Latest figures show 21,000 people a year experience work-related hearing problems, while 10 per cent of the nation's adults currently have tinnitus all the time. So today, at the start of Noise Action Week, the Institution of Occupational Safety and Health (IOSH) is urging employers of the industry to safeguard their staff's hearing by using some simple, low cost techniques.
The Institution is also urging employees to take responsibility for their health and heed the advice they're given. Peter Wilson, an IOSH course trainer who teaches companies in the sector techniques in noise risk management, says that in the worst cases, noise damage can cause severe tinnitus, which has, in the past, led people to develop mental health issues.
He said: "People think that earplugs ruin the quality of the music they hear. This is wrong, and it actually makes it easier for you to hear people who are talking to you while music is playing. It's also a myth that louder is best, as our ears actually become numb to certain levels of sound when it's played at a higher volume, meaning you appreciate it less.
"One extra dose can be all it takes to begin a lifetime of hearing problems, and while people might think the things they do now aren't having an impact, later in life they could find they become partially deaf. That does apply to the crowd too, but for unprotected staff the likelihood becomes so much higher – they're the people we really want to reach,"
he added.
Jason Kinch is DJ JFK, and has been working in the business for 25 years. He's lived with tinnitus for 20 of those and almost had a breakdown because of the condition in 2000.
He said: "The problem with tinnitus is that it's in your head, and the more you listen for it, the worse it gets. "When I was told I'd irreparably damaged my middle hearing range it was hard to take as I thought it would ruin my life.
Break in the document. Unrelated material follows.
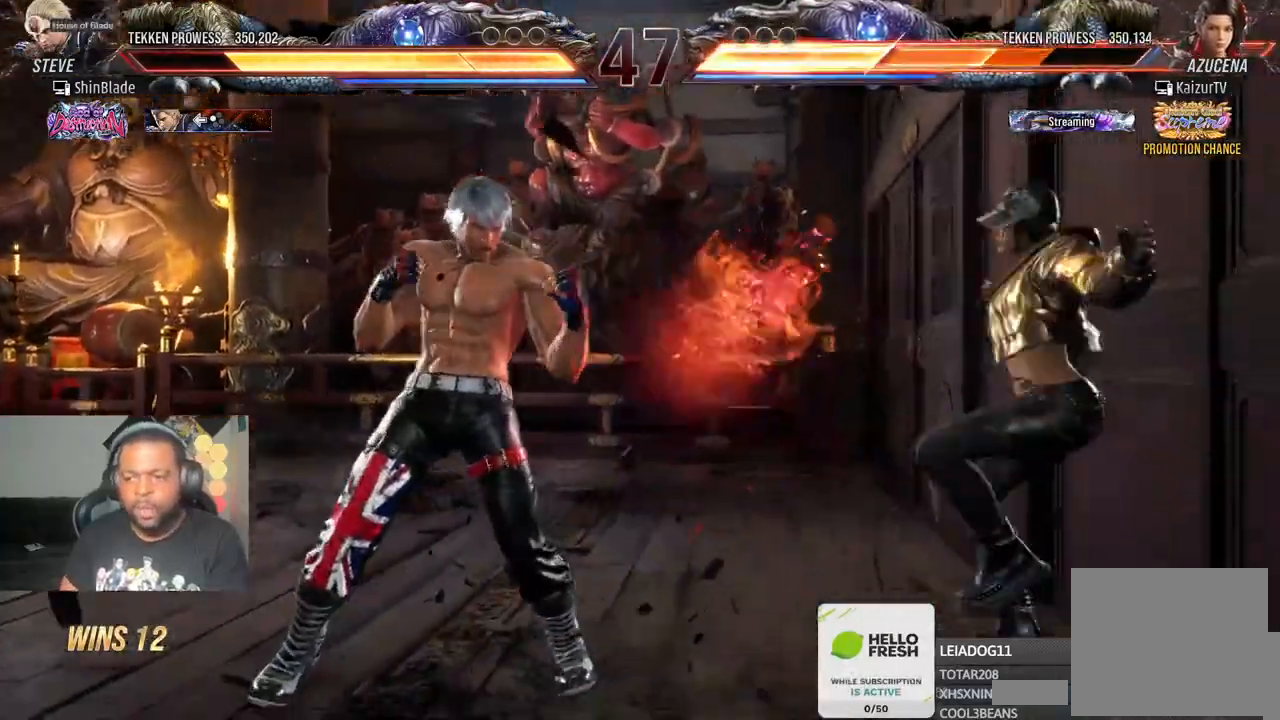
{"buttons": ["DPAD_LEFT"], "left_stick": "center", "right_stick": "center", "events": [[50, "DPAD_DOWN", "down"], [117, "DPAD_RIGHT", "down"], [150, "DPAD_DOWN", "up"], [183, "SQUARE", "down"], [217, "DPAD_RIGHT", "up"], [283, "DPAD_LEFT", "down"], [300, "SQUARE", "up"], [333, "SQUARE", "down"], [400, "SQUARE", "up"]]}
But over the years, I've found ways of dealing with it, like focusing on positive sounds like breathing, instead of the ringing, to help me sleep. "I always wear earplugs now, but the thought that if I'd worn them then it would've saved my hearing never quite leaves me," he added.
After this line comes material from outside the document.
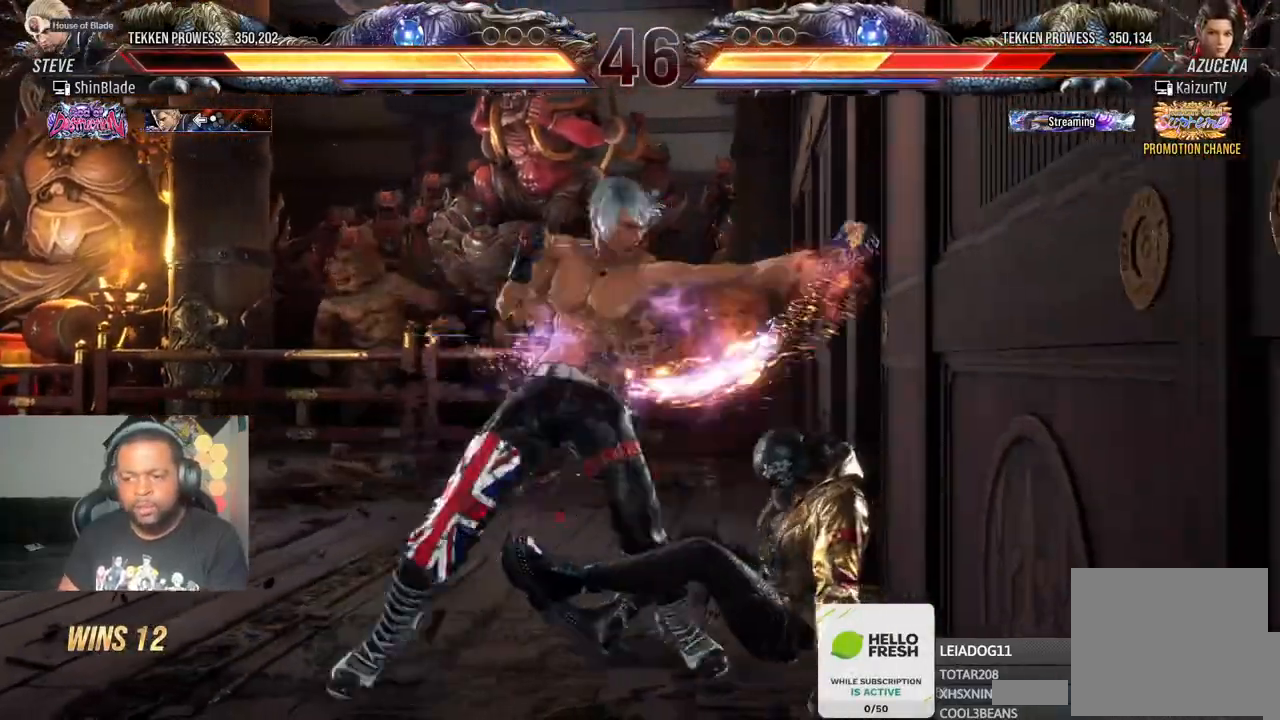
{"buttons": ["DPAD_LEFT"], "left_stick": "center", "right_stick": "center", "events": [[33, "SQUARE", "down"], [167, "SQUARE", "up"], [367, "SQUARE", "down"], [450, "SQUARE", "up"]]}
Worryingly, British Tinnitus Association (BTA) statistics reflect his experience, as one per cent of adults' tinnitus is so severe it can affect their quality of life.
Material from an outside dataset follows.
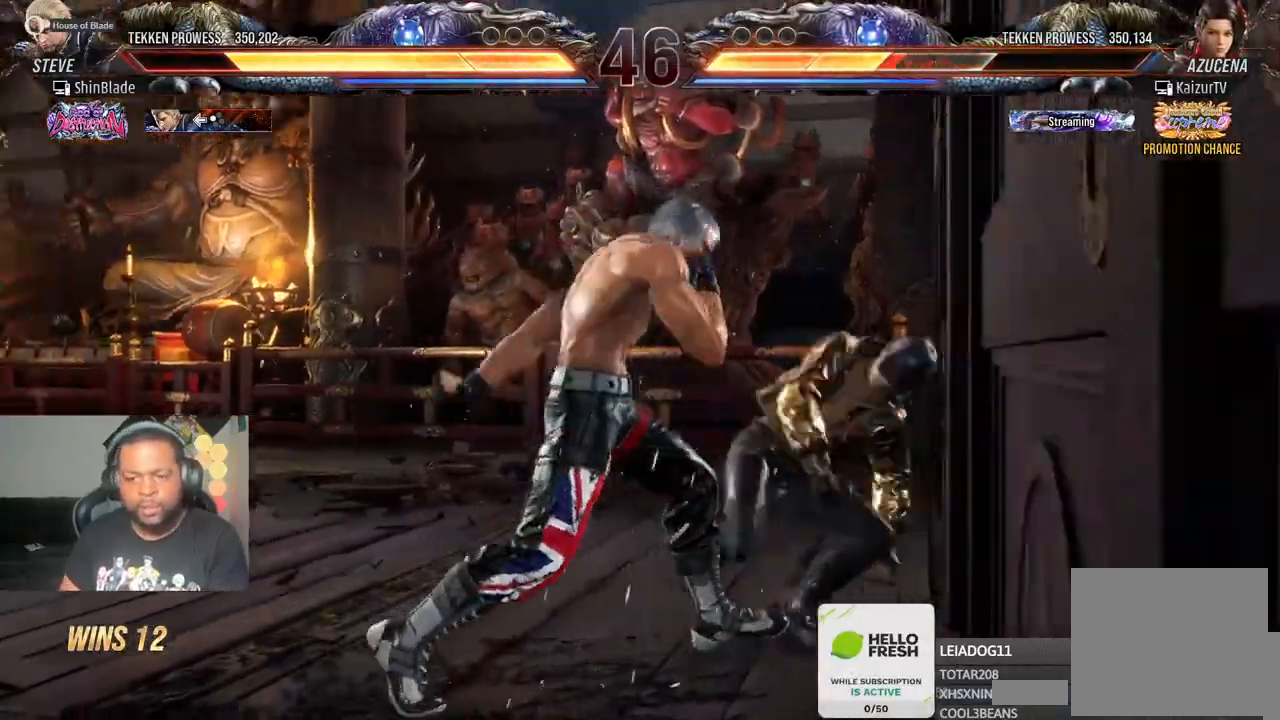
{"buttons": ["SQUARE", "DPAD_DOWN"], "left_stick": "center", "right_stick": "center", "events": [[17, "SQUARE", "down"], [100, "SQUARE", "up"], [200, "DPAD_LEFT", "up"], [400, "DPAD_DOWN", "down"], [450, "SQUARE", "down"]]}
IOSH is also encouraging employers to take steps to reducing noise risk:
  • Angling speakers away from bars and onto dancefloors
  • Rotating staff to give people breaks from noise
  • Engineeringp-out high frequencies
  • Providing rest areas and breaks
  • Providing ear plugs or defenders
  • Using dose meters to test noise
  • Giving employees hearing tests
The Noise at Work Act 2005 made it a legal obligation for companies to manage the risk their noise levels create. The NEC Group in Birmingham led the way by creating a policy that protects staff at all their venues. This has been used as a blueprint for other UK arenas.
Gemma Prosser, safety, health and environment manager for The NEC Group, said: "We've always strived to protect our staff from harmful noise, but when the revised regulations were introduced we wanted to make sure we had a robust management system in place. "The key is that we got buy-in from the board level down. We have an occupational health department that gives employees regular hearing checks, monitoring potential issues people may have. We also regularly monitor sound at events like concerts to make sure we're not exceeding exposure limits. And we communicate how important it is that staff wear their earplugs and hearing protection – and the team leaders ensure they are actually wearing them whilst here in their work environment."